DIRECTIVE> The records below must be written out exactly, with every picture left behind.

EXCERPTED RECORDS>
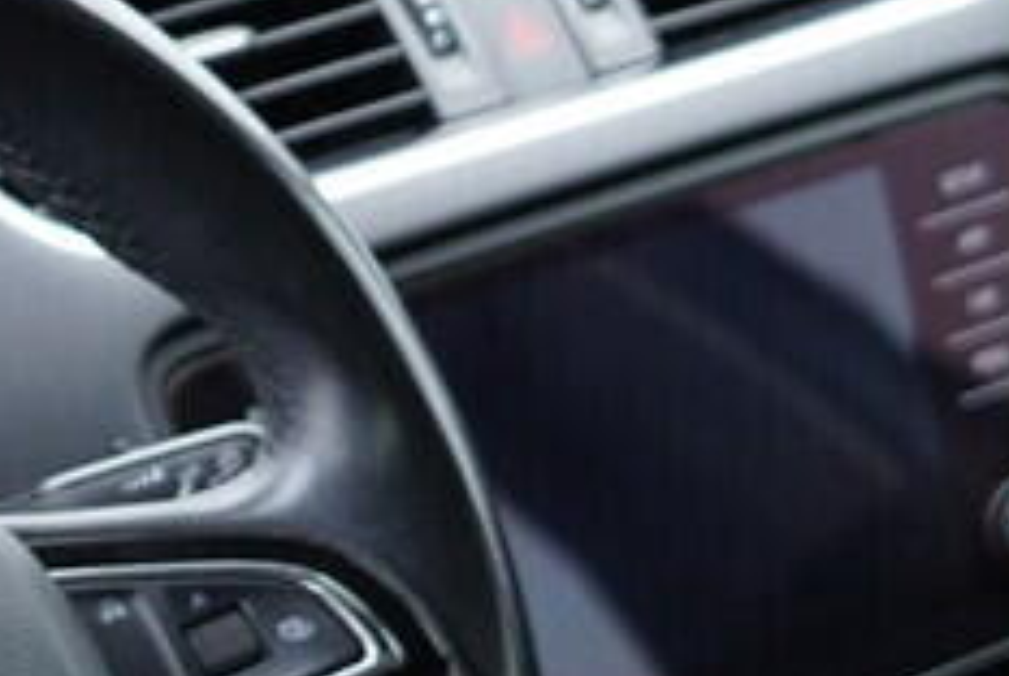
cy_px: 1207
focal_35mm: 158
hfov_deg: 12.9
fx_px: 4434
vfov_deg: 8.4
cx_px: 169
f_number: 2.8
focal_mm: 24
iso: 320
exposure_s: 1/40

RESPONSE FOR THIS EXERCISE>
cy_px: 1207
focal_35mm: 158
hfov_deg: 12.9
fx_px: 4434
vfov_deg: 8.4
cx_px: 169
f_number: 2.8
focal_mm: 24
iso: 320
exposure_s: 1/40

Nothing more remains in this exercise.